'Noah' Movie Banned in Several Arab Countries Following Islamic Outcry

The upcoming Bible-based epic "Noah" has been banned by three Arab countries after Islamic critics took aim at the movie for offending religious teachings by depicting a biblical figure on screen.

"Censors for Qatar, Bahrain and the UAE (United Arab Emirates) officially confirmed this week that the film will not release in their countries," a representative of the producer, Paramount Pictures, told Reuters on Saturday.

"The official statement they offered in confirming this news is because 'it contradicts the teachings of Islam,'" the representative added, saying that Egypt, Jordan and Kuwait are also expected to ban the $125 million Darren Aronofsky film.

Last week, main Sunni Muslim institute Al-Azhar in Egypt called for a ban on "Noah," which stars Russell Crowe in the titular role, arguing that it violates Islamic law by personifying biblical figures.

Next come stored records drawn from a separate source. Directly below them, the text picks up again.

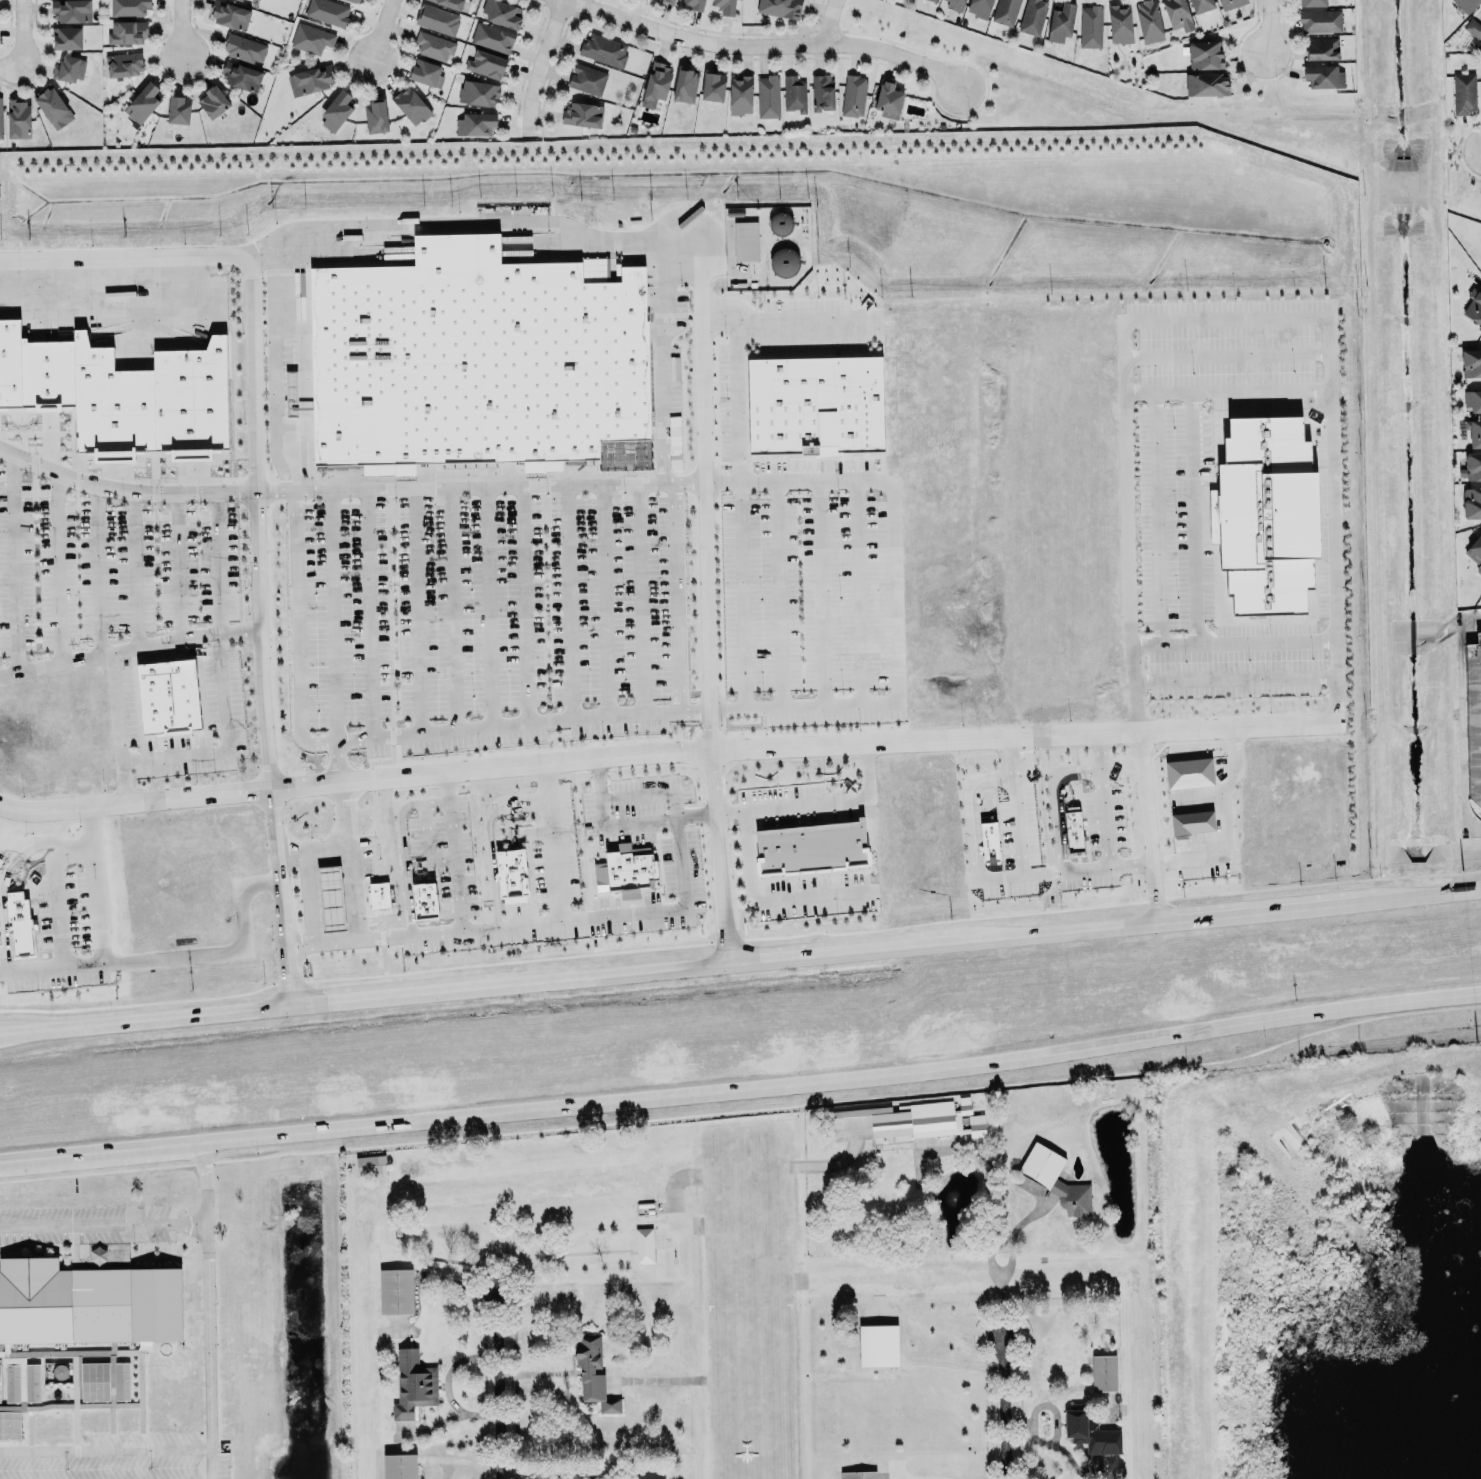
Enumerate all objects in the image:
building: (240, 0)
building: (246, 0)
building: (934, 0)
building: (355, 1)
building: (668, 1)
building: (1312, 2)
building: (693, 3)
building: (449, 4)
building: (1230, 4)
building: (955, 5)
building: (1202, 5)
building: (1466, 5)
building: (726, 6)
building: (129, 7)
building: (779, 7)
building: (979, 7)
building: (71, 10)
building: (1005, 11)
building: (327, 12)
building: (501, 13)
building: (229, 14)
building: (1178, 14)
building: (1032, 15)
building: (437, 19)
building: (1060, 20)
building: (1148, 20)
building: (1320, 20)
road: (831, 22)
building: (1120, 24)
road: (1268, 25)
building: (1090, 26)
building: (1473, 27)
road: (183, 28)
building: (128, 31)
road: (383, 31)
road: (22, 33)
building: (68, 37)
building: (492, 37)
building: (311, 38)
building: (433, 45)
road: (764, 46)
building: (243, 48)
building: (1321, 48)
building: (604, 50)
building: (1205, 54)
building: (124, 63)
building: (486, 64)
road: (11, 67)
road: (539, 67)
building: (69, 68)
building: (426, 72)
building: (240, 75)
building: (1323, 75)
building: (313, 78)
building: (587, 79)
building: (656, 80)
building: (1206, 83)
building: (684, 84)
building: (712, 86)
building: (822, 92)
building: (478, 93)
building: (794, 93)
building: (1463, 93)
building: (740, 94)
building: (767, 95)
building: (853, 95)
building: (888, 98)
building: (213, 101)
building: (143, 102)
building: (411, 105)
building: (53, 107)
building: (178, 109)
building: (336, 110)
building: (583, 115)
building: (375, 116)
building: (1, 117)
building: (19, 118)
building: (475, 124)
road: (563, 224)
building: (745, 240)
building: (783, 261)
building: (1473, 306)
road: (777, 324)
road: (701, 347)
building: (475, 360)
building: (10, 361)
building: (1470, 361)
road: (273, 364)
building: (46, 374)
building: (290, 393)
building: (190, 396)
building: (1473, 400)
building: (110, 401)
building: (815, 402)
building: (1474, 432)
building: (1473, 466)
road: (588, 481)
building: (1471, 504)
building: (1267, 515)
road: (248, 530)
building: (1473, 548)
road: (211, 560)
road: (6, 561)
road: (169, 562)
road: (51, 564)
road: (127, 564)
road: (91, 566)
road: (894, 599)
road: (1127, 639)
road: (124, 642)
road: (1256, 678)
road: (289, 692)
building: (167, 696)
building: (1473, 715)
road: (1463, 719)
road: (115, 721)
road: (456, 726)
road: (223, 742)
road: (679, 750)
road: (333, 760)
building: (1189, 772)
road: (811, 801)
road: (1102, 816)
road: (617, 821)
building: (1192, 821)
road: (1018, 822)
road: (1053, 825)
road: (1219, 826)
road: (971, 829)
building: (1073, 830)
road: (37, 841)
road: (545, 841)
building: (989, 841)
road: (334, 845)
building: (812, 846)
road: (451, 849)
building: (629, 869)
building: (511, 872)
road: (92, 882)
road: (351, 888)
road: (308, 894)
building: (378, 894)
road: (1422, 895)
road: (55, 896)
building: (330, 897)
building: (424, 900)
road: (762, 901)
road: (1256, 910)
road: (519, 921)
road: (1140, 921)
building: (18, 924)
road: (2, 955)
road: (161, 959)
road: (570, 975)
road: (6, 1031)
road: (1121, 1040)
railway: (740, 1094)
road: (380, 1121)
building: (976, 1125)
building: (370, 1164)
building: (1055, 1179)
airport taxiway: (414, 1193)
road: (989, 1215)
parking lot: (88, 1223)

"Al-Azhar renews its rejection to the screening of any production that characterizes Allah's prophets and messengers and the companions of the Prophet [Muhammad]," Al-Azhar explained in a statement, adding that such productions "provoke people's feelings."

The movie, which is set to premiere on March 28 in the U.S., has also been criticized by some in the evangelical Christian community, but for different reasons.

Creation Museum CEO Ken Ham and evangelical filmmakers like Ray Comfort have insisted that Aronofsky's "Noah" strays from a literal interpretation of the story in Genesis. They were particularly unhappy with the movie's portrayal of evolution and environmental issues. Comfort is set to release his own version of the biblical account, titled "Noah and the Last Days," on DVD and Youtube on the same day as the Hollywood premiere.

Paramount Pictures has stated in official disclaimers that the movie's plot does use creative interpretations of Noah's story but still aims to portray the main themes and values inspired by the Bible.

"While artistic license has been taken, we believe that this film is true to the essence, values, and integrity of a story that is a cornerstone of faith for millions of people worldwide," the studio has said in a statement, backed by Jerry A. Johnson, president and CEO of The National Religious Broadcasters.

"People may assume that this film is a straightforward retelling of the biblical Noah narrative – the movie trailer might lead them to believe that as well," Johnson told The Christian Post last week. "It is not. It is instead a dramatic story based upon Noah that contains a lot of extra-biblical material."